Objective: Cost-effectiveness of a geriatric rehabilitation programme.
Design: Economic evaluation alongside a randomized controlled trial.
Methods: A total of 741 subjects with progressively decreasing functional ability and unspecific morbidity were randomly assigned to either an inpatient rehabilitation programme (intervention group) or standard care (control group). The difference between the mean cost per person for 12 months' care in the rehabilitation and control groups (incremental cost) and the ratio between incremental cost and effectiveness were calculated. Clinical outcomes were functional ability (Functional Independence Measure (FIM(TM))) and health-related quality of life (15D score).

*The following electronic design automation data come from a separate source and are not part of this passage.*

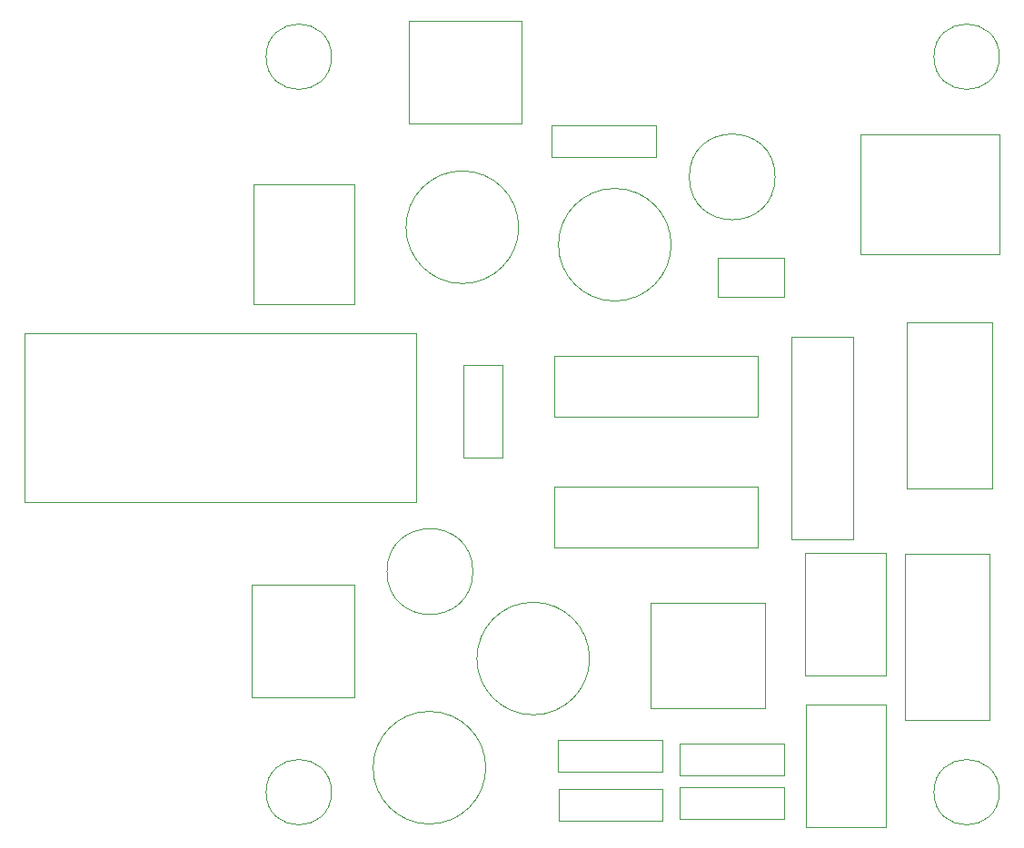
<source format=gbr>
G04 #@! TF.GenerationSoftware,KiCad,Pcbnew,5.0.2-bee76a0~70~ubuntu18.04.1*
G04 #@! TF.CreationDate,2019-02-20T20:23:57+00:00*
G04 #@! TF.ProjectId,lm2596_cc_vc,6c6d3235-3936-45f6-9363-5f76632e6b69,rev?*
G04 #@! TF.SameCoordinates,Original*
G04 #@! TF.FileFunction,Other,User*
%FSLAX46Y46*%
G04 Gerber Fmt 4.6, Leading zero omitted, Abs format (unit mm)*
G04 Created by KiCad (PCBNEW 5.0.2-bee76a0~70~ubuntu18.04.1) date Wed 20 Feb 2019 20:23:57 GMT*
%MOMM*%
%LPD*%
G01*
G04 APERTURE LIST*
%ADD10C,0.050000*%
G04 APERTURE END LIST*
D10*
G04 #@! TO.C,R7*
X96707000Y-118623000D02*
X96707000Y-130123000D01*
X104207000Y-118623000D02*
X96707000Y-118623000D01*
X104207000Y-130123000D02*
X104207000Y-118623000D01*
X96707000Y-130123000D02*
X104207000Y-130123000D01*
G04 #@! TO.C,R3*
X104270500Y-144267000D02*
X104270500Y-132767000D01*
X96770500Y-144267000D02*
X104270500Y-144267000D01*
X96770500Y-132767000D02*
X96770500Y-144267000D01*
X104270500Y-132767000D02*
X96770500Y-132767000D01*
G04 #@! TO.C,U3*
X82270000Y-133129200D02*
X92970000Y-133129200D01*
X92970000Y-133129200D02*
X92970000Y-123329200D01*
X92970000Y-123329200D02*
X82270000Y-123329200D01*
X82270000Y-123329200D02*
X82270000Y-133129200D01*
G04 #@! TO.C,REF\002A\002A*
X52580000Y-140970000D02*
G75*
G03X52580000Y-140970000I-3050000J0D01*
G01*
X114810000Y-140970000D02*
G75*
G03X114810000Y-140970000I-3050000J0D01*
G01*
X114810000Y-72390000D02*
G75*
G03X114810000Y-72390000I-3050000J0D01*
G01*
G04 #@! TO.C,J1*
X45290400Y-84326000D02*
X45290400Y-95496000D01*
X54740400Y-84326000D02*
X45290400Y-84326000D01*
X54740400Y-95496000D02*
X54740400Y-84326000D01*
X45290400Y-95496000D02*
X54740400Y-95496000D01*
G04 #@! TO.C,J5*
X114826400Y-79625600D02*
X114826400Y-90815600D01*
X114826400Y-79625600D02*
X101886400Y-79625600D01*
X101886400Y-90815600D02*
X114826400Y-90815600D01*
X101886400Y-90815600D02*
X101886400Y-79625600D01*
G04 #@! TO.C,C1*
X66952000Y-138684000D02*
G75*
G03X66952000Y-138684000I-5250000J0D01*
G01*
G04 #@! TO.C,C2*
X70020000Y-88285000D02*
G75*
G03X70020000Y-88285000I-5250000J0D01*
G01*
G04 #@! TO.C,C3*
X76624000Y-128504000D02*
G75*
G03X76624000Y-128504000I-5250000J0D01*
G01*
G04 #@! TO.C,C4*
X84224000Y-89916000D02*
G75*
G03X84224000Y-89916000I-5250000J0D01*
G01*
G04 #@! TO.C,D1*
X73334000Y-112466000D02*
X73334000Y-118166000D01*
X73334000Y-118166000D02*
X92274000Y-118166000D01*
X92274000Y-118166000D02*
X92274000Y-112466000D01*
X92274000Y-112466000D02*
X73334000Y-112466000D01*
G04 #@! TO.C,D2*
X101148000Y-98480000D02*
X95448000Y-98480000D01*
X95448000Y-98480000D02*
X95448000Y-117420000D01*
X95448000Y-117420000D02*
X101148000Y-117420000D01*
X101148000Y-117420000D02*
X101148000Y-98480000D01*
G04 #@! TO.C,D3*
X92274000Y-100274000D02*
X73334000Y-100274000D01*
X92274000Y-105974000D02*
X92274000Y-100274000D01*
X73334000Y-105974000D02*
X92274000Y-105974000D01*
X73334000Y-100274000D02*
X73334000Y-105974000D01*
G04 #@! TO.C,J2*
X60485000Y-113895000D02*
X60485000Y-98195000D01*
X60485000Y-113895000D02*
X23985000Y-113895000D01*
X23985000Y-98195000D02*
X23985000Y-113895000D01*
X60485000Y-98195000D02*
X23985000Y-98195000D01*
G04 #@! TO.C,J3*
X68475000Y-109750000D02*
X68475000Y-101100000D01*
X68475000Y-101100000D02*
X64875000Y-101100000D01*
X64875000Y-101100000D02*
X64875000Y-109750000D01*
X64875000Y-109750000D02*
X68475000Y-109750000D01*
G04 #@! TO.C,J4*
X94764000Y-94764000D02*
X94764000Y-91164000D01*
X88614000Y-94764000D02*
X94764000Y-94764000D01*
X88614000Y-91164000D02*
X88614000Y-94764000D01*
X94764000Y-91164000D02*
X88614000Y-91164000D01*
G04 #@! TO.C,L1*
X65750000Y-120396000D02*
G75*
G03X65750000Y-120396000I-4000000J0D01*
G01*
G04 #@! TO.C,L2*
X93916000Y-83594000D02*
G75*
G03X93916000Y-83594000I-4000000J0D01*
G01*
G04 #@! TO.C,R1*
X85056000Y-136422000D02*
X85056000Y-139422000D01*
X85056000Y-139422000D02*
X94776000Y-139422000D01*
X94776000Y-139422000D02*
X94776000Y-136422000D01*
X94776000Y-136422000D02*
X85056000Y-136422000D01*
G04 #@! TO.C,R2*
X85056000Y-143486000D02*
X94776000Y-143486000D01*
X85056000Y-140486000D02*
X85056000Y-143486000D01*
X94776000Y-140486000D02*
X85056000Y-140486000D01*
X94776000Y-143486000D02*
X94776000Y-140486000D01*
G04 #@! TO.C,R4*
X73118000Y-78764000D02*
X73118000Y-81764000D01*
X73118000Y-81764000D02*
X82838000Y-81764000D01*
X82838000Y-81764000D02*
X82838000Y-78764000D01*
X82838000Y-78764000D02*
X73118000Y-78764000D01*
G04 #@! TO.C,R5*
X73727600Y-143638400D02*
X83447600Y-143638400D01*
X73727600Y-140638400D02*
X73727600Y-143638400D01*
X83447600Y-140638400D02*
X73727600Y-140638400D01*
X83447600Y-143638400D02*
X83447600Y-140638400D01*
G04 #@! TO.C,R6*
X73676800Y-136066400D02*
X73676800Y-139066400D01*
X73676800Y-139066400D02*
X83396800Y-139066400D01*
X83396800Y-139066400D02*
X83396800Y-136066400D01*
X83396800Y-136066400D02*
X73676800Y-136066400D01*
G04 #@! TO.C,RV1*
X106021200Y-134220400D02*
X113921200Y-134220400D01*
X106021200Y-118720400D02*
X106021200Y-134220400D01*
X113921200Y-118720400D02*
X106021200Y-118720400D01*
X113921200Y-134220400D02*
X113921200Y-118720400D01*
G04 #@! TO.C,RV2*
X114124400Y-112630400D02*
X114124400Y-97130400D01*
X114124400Y-97130400D02*
X106224400Y-97130400D01*
X106224400Y-97130400D02*
X106224400Y-112630400D01*
X106224400Y-112630400D02*
X114124400Y-112630400D01*
G04 #@! TO.C,U1*
X45144000Y-132152000D02*
X54744000Y-132152000D01*
X54744000Y-132152000D02*
X54744000Y-121652000D01*
X54744000Y-121652000D02*
X45144000Y-121652000D01*
X45144000Y-121652000D02*
X45144000Y-132152000D01*
G04 #@! TO.C,U2*
X70245000Y-69020000D02*
X59745000Y-69020000D01*
X70245000Y-78620000D02*
X70245000Y-69020000D01*
X59745000Y-78620000D02*
X70245000Y-78620000D01*
X59745000Y-69020000D02*
X59745000Y-78620000D01*
G04 #@! TO.C,REF\002A\002A*
X52580000Y-72390000D02*
G75*
G03X52580000Y-72390000I-3050000J0D01*
G01*
G04 #@! TD*
M02*

</source>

Results: The FIM(TM) score decreased by 3.41 (standard deviation 6.7) points in intervention group and 4.35 (standard deviation 8.0) in control group (p = 0.0987). The decrease in the 15D was equal in both groups. The mean incremental cost of adding rehabilitation to standard care was 3111 euros per person. The incremental cost-effectiveness ratio for FIMTM did not show any clinically significant change, and the rehabilitation was more costly than standard care. A cost-effectiveness acceptability curve suggests that if decision-makers were willing to pay 4000 euros for a 1-point improvement in FIMTM, the rehabilitation would be cost-effective with 70% certainty.
Conclusion: The rehabilitation programme was not cost-effective compared with standard care, and further development of outpatient protocols may be advisable.